**SELECTED EXTRACT:**
== == ==

2

I am trying to use a high cardinality feature (siteid) in a sci-kit learn model and am using get_dummies to one-hot encode this feature. I get around 800 new binary columns which returns a decent accuracy using logistic regression. My problem is that when I pass a new dataset through my model I have a different cardinality on this feature with say 300 unique values and the model rightly asks, where are the other 500 columns you trained me on? How can I resolve this?

I don't want to have to train the model every time the cardinality changes nor do i want to hard code these columns in my SQL data load.

cat_columns = ["siteid"]

df = pd.get_dummies(df, prefix_sep="__",
                              columns=cat_columns)
Jan
  • 42,290
  • 8
  • 54
  • 79

2 Answers2

0

My recommendation would be to pad these remaining columns with zeros. So if your new training sample has, for example 10 unique values, and the model expects 50 values (number of total_cols), then create 40 columns of zeros to the right to "fill out" the rest of the data:

df = pd.DataFrame({"siteid": range(10)})
cat_columns = ["siteid"]
df1 = pd.get_dummies(df, columns=cat_columns)

# df1 has shape (10, 10)

total_cols = 50    # Number of columns that model expects
zero_padding = pd.DataFrame(np.zeros((df1.shape[0], total_cols - df1.shape[1])))
df = pd.concat([df1, zero_padding], axis=1)
df.columns = ["siteid__" + str(i) for i in range(df.shape[1])]

# df now has shape (10, 50)
Ted
  • 1,189
  • 8
  • 15
  • Thanks this is useful, but my feature may have a higher cardinality than my original training dataset in the future and then wont be useful with my model. What I'm really looking for is a way to pass this feature as a single column that my model wont interpret as continuous integers. – Classic123456 Aug 28 '19 at 13:11
  • @Classic123456 If you pass new data to your model with columns that it has never seen before, then it won't know what to do with these new columns. – Ted Aug 28 '19 at 13:14
  • Yes good point, I suppose I wanted to ignore new columns until I retrain the model and didn't want it to break if I pass unfamiliar columns. @Philip Martin 's solution does that. – Classic123456 Aug 29 '19 at 08:08
  • @Classic123456 Ok I see. Yes his answer is very useful. – Ted Aug 29 '19 at 08:16
0

I suggest using scikit-learn's OneHotEncoder.

== == ==

**GIVEN DATA:**
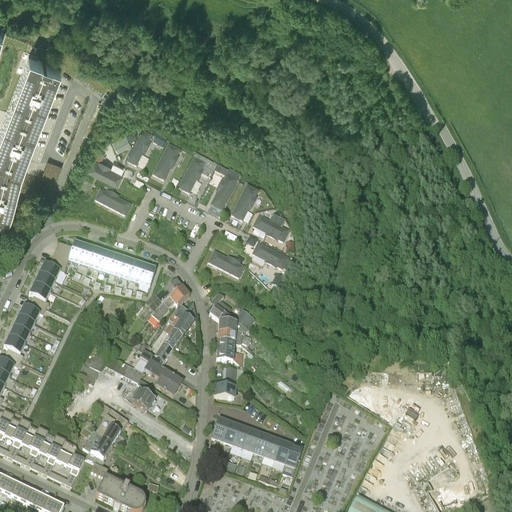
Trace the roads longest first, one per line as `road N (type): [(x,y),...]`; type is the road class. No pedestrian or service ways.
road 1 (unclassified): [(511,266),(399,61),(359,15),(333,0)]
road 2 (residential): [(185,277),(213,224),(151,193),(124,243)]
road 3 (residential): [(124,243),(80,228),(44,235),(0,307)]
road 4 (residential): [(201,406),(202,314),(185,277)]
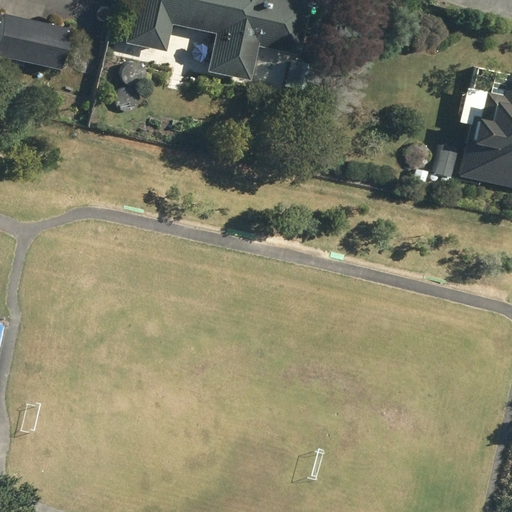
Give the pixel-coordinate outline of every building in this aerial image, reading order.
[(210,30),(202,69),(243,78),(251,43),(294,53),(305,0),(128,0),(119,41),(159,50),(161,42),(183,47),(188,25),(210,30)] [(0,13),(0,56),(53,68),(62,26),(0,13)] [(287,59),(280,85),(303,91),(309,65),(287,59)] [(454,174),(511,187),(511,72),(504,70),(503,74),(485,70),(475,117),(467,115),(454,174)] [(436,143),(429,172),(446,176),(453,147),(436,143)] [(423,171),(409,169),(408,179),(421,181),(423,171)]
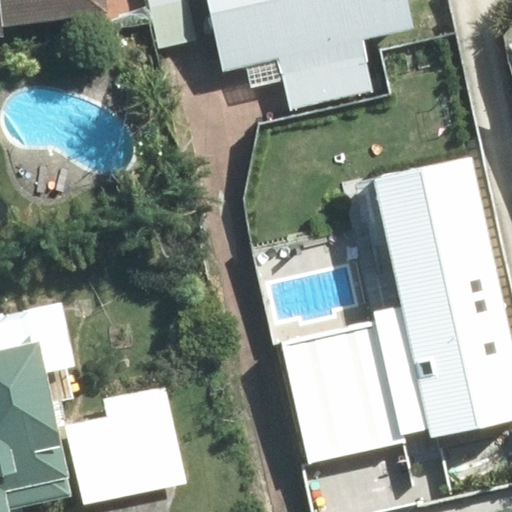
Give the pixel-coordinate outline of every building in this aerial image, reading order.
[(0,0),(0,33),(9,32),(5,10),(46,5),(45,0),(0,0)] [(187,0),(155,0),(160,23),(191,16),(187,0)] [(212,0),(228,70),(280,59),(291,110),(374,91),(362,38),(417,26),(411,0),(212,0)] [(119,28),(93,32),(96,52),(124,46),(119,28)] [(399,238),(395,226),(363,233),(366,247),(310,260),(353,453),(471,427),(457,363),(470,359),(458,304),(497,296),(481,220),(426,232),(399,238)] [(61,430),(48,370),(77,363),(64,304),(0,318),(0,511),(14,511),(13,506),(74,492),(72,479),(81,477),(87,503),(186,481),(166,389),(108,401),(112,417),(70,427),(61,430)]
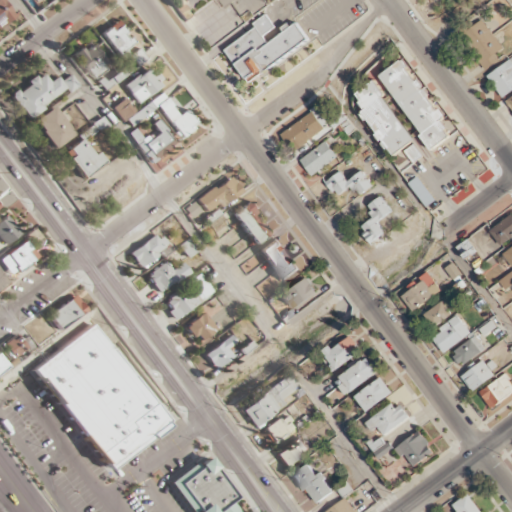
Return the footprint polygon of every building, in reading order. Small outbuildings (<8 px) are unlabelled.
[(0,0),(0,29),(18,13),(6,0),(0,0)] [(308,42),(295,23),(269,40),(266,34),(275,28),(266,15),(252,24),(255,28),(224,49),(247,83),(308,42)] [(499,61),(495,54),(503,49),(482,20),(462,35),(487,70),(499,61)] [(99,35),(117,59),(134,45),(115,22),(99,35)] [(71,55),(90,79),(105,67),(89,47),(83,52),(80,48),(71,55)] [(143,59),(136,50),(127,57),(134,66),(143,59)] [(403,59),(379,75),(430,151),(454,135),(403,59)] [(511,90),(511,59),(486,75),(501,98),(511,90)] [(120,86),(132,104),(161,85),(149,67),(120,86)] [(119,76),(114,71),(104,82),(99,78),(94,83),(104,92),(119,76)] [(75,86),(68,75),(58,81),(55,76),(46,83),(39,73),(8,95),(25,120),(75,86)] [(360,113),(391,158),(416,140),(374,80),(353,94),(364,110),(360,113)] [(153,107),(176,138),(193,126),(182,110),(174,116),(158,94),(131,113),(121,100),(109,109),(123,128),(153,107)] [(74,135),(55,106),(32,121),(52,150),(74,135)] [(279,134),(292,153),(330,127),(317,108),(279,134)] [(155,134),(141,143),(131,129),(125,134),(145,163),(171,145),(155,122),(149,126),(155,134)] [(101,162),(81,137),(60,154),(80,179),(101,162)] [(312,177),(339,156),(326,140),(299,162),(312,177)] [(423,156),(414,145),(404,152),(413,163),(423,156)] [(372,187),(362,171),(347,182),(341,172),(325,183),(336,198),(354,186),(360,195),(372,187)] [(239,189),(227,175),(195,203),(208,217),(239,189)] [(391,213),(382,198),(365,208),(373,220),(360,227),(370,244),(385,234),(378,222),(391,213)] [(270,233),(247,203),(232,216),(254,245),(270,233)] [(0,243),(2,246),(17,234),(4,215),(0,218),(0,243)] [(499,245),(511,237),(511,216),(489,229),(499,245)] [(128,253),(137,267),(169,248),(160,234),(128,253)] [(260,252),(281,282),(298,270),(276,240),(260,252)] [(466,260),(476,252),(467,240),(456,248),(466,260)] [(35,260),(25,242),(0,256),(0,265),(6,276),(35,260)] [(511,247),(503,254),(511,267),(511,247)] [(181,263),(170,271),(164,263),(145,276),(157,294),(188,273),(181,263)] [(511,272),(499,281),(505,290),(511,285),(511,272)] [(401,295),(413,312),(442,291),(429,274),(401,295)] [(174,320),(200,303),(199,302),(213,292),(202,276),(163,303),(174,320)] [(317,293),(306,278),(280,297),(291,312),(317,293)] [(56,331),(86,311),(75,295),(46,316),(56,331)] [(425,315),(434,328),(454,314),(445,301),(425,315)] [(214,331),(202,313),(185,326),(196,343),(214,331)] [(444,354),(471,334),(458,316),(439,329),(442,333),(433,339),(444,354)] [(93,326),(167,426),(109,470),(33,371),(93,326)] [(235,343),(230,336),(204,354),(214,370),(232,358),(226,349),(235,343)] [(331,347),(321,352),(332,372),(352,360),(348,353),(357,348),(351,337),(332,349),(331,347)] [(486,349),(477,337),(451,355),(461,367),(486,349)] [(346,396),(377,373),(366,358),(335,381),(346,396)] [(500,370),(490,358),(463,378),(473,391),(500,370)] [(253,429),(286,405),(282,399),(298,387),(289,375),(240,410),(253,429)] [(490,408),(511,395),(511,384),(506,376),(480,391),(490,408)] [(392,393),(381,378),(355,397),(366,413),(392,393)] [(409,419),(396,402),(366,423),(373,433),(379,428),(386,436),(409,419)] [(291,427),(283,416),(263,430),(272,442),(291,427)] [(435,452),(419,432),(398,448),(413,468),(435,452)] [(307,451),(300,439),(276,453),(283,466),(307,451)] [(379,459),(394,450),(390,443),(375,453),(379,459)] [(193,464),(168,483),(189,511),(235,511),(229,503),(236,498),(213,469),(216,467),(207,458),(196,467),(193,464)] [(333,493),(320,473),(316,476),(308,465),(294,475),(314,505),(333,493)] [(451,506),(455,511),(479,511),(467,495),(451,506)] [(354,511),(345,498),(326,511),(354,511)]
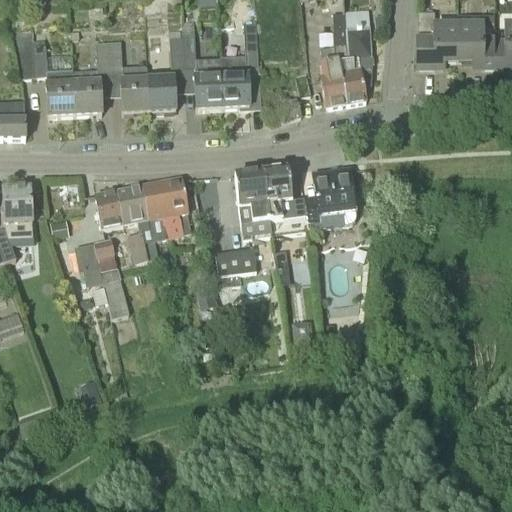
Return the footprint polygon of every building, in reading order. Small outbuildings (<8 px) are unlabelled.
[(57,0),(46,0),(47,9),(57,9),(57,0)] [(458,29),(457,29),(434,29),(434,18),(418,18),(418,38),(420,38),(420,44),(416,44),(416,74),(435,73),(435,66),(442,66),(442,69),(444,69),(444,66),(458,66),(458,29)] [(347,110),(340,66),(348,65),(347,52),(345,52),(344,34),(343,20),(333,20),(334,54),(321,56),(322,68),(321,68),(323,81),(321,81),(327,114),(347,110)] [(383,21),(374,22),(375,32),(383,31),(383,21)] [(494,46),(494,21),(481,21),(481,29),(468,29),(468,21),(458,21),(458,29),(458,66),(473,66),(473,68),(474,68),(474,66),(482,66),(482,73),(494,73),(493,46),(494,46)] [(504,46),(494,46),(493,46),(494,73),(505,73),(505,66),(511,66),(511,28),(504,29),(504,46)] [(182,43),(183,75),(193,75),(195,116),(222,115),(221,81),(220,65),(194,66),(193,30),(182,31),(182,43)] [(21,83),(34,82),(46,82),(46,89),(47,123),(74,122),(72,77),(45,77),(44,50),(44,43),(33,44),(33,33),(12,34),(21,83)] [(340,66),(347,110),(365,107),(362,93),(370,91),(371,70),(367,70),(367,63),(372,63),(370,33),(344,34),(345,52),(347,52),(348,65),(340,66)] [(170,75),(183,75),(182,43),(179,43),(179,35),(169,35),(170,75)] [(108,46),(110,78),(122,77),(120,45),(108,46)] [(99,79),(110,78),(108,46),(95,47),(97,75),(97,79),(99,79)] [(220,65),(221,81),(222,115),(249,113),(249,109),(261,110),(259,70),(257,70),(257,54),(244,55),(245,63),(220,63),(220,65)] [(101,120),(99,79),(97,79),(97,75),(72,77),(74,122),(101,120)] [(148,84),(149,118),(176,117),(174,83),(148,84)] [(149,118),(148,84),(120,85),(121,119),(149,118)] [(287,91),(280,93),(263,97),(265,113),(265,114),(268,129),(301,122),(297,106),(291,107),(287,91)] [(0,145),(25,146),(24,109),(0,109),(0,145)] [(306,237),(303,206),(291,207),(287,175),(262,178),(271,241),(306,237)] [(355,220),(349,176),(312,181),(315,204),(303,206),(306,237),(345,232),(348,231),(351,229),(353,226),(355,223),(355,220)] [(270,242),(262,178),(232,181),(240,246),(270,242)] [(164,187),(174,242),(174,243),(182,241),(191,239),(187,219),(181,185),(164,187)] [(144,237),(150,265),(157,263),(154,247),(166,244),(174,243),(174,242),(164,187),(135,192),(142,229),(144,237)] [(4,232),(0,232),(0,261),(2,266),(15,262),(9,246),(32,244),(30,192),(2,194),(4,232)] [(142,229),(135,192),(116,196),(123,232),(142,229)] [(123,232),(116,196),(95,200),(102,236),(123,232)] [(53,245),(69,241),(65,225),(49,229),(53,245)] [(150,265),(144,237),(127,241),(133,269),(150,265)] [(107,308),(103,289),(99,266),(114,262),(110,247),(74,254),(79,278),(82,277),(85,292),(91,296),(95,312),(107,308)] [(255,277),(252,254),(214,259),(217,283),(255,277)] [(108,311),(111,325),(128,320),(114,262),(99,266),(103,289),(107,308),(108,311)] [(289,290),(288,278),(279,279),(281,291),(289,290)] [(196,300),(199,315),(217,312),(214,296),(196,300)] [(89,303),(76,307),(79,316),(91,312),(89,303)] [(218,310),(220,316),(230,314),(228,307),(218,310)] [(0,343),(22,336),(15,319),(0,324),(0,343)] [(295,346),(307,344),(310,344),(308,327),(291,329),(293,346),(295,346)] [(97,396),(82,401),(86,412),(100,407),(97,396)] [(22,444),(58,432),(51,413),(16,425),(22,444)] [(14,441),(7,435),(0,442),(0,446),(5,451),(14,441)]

== == ==

**SHORT PROBLEM:**
Answer these questions from the forum thread on one-hot encoding a high-cardinality feature.
(a) About how many new binary columns does get_dummies create from siteid in the original question?
(b) In the first answer's example, what value is assigned to total_cols?
(c) Which scikit-learn tool does the second answer suggest?

**EXERCISE OUTPUT:**
(a) Around 800.
(b) 50.
(c) OneHotEncoder.